The trend looks bad for China, and it’s not the only trend going south. Beijing claims that its economy has rebounded from the COVID-19 pandemic’s devastation, but investors aren’t buying it — literally:

The world’s second-largest economy expanded 3.2 percent from April through June compared to the same period last year, Chinese officials said on Thursday. It was an abrupt turnaround from the January through March quarter, when the economy shrank 6.8 percent, the first contraction that China has acknowledged in nearly half a century.

The recovery points to the authoritarian government’s success in bringing the coronavirus outbreak under control with widespread testing and travel restrictions, after its early missteps delayed the response and fed public anger.

But the economic rebound also reflects the government’s continued reliance on spending on the building of highways and rail lines and other infrastructure projects to juice the economy, rather than on domestic consumption.

That approach raises questions about whether China’s economic turnaround can be sustained, and whether it can become the engine needed to drive the global economy out of a slump.

The Shanghai and Shenzhen stock markets in China fell 4.8 percent on Thursday as investors concluded that economic growth had become too dependent on government stimulus.
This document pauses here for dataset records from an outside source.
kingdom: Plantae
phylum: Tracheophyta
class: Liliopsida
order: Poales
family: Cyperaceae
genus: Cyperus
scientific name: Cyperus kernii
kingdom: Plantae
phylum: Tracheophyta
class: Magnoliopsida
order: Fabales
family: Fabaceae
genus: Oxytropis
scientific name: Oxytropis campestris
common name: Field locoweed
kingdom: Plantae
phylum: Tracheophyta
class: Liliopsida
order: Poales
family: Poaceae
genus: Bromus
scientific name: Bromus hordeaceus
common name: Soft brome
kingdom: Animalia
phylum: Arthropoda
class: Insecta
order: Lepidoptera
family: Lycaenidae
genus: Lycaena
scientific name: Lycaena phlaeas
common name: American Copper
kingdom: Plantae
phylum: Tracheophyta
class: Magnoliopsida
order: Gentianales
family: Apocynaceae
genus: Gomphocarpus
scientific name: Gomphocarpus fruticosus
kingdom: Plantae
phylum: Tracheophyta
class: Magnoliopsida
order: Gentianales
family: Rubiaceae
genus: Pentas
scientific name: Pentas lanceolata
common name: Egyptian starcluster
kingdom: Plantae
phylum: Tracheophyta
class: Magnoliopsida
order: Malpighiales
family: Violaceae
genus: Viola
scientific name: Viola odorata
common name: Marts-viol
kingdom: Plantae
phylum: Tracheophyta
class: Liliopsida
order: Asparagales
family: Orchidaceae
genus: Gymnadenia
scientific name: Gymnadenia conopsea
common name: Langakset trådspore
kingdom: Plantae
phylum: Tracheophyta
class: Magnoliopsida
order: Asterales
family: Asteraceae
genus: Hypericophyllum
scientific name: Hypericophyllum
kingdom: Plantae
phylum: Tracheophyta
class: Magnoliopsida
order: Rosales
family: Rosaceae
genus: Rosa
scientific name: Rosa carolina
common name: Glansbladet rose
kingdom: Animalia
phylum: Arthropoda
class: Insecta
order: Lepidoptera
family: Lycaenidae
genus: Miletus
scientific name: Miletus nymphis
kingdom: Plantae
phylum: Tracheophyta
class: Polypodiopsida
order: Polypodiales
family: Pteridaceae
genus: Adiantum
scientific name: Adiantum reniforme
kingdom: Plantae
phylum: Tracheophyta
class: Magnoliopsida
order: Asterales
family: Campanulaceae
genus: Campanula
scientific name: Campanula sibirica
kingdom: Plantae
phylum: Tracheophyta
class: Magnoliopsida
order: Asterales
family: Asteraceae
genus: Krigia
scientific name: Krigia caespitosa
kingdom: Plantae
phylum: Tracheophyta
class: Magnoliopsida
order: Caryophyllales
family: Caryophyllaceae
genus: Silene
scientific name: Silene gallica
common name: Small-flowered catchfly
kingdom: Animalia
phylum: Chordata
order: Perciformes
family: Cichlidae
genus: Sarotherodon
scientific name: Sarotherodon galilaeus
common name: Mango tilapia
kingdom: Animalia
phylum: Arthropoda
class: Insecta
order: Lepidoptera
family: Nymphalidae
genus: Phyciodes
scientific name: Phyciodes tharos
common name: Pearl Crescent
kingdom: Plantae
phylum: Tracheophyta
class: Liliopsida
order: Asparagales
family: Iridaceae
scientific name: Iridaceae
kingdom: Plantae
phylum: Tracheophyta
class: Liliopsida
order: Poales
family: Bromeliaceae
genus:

“It’s all investment,” said Hong Hao, the chief strategist at Bank of Communications International. “Consumption, which is the most sustainable part of growth, is doing much less, so therefore the market sees it as a weakness in economic health.”

China has built ghost cities in the past to juice its economic-output metrics, and it’s not above building more to keep up the appearance of competence. The problem is that it spends money on non-productive efforts without solving the underlying problems. We have a robust debate over government intervention here too, but so far the relief packages that have passed have skipped over the non-sequiturish infrastructure projects and have aimed spending at payroll support. That has resulted in a fresh burst of consumption, the kind of stimulus needed in an acute economic crisis. China’s actions suggest that their leaders either don’t recognize that issue or simply have no means with which to address it.

That’s what makes the pressure on Huawei so important right now. China desperately needs revenue to boost consumption as well as tentacles into Western communications. It’s about to suffer a big loss on both fronts as well as an international humiliation that won’t sell well at home at all. That could tip China even further into the recession it is clearly suffering at the moment. At some point, Xi Jinping may need to finally call a truce in the trade war, if one is even possible any longer.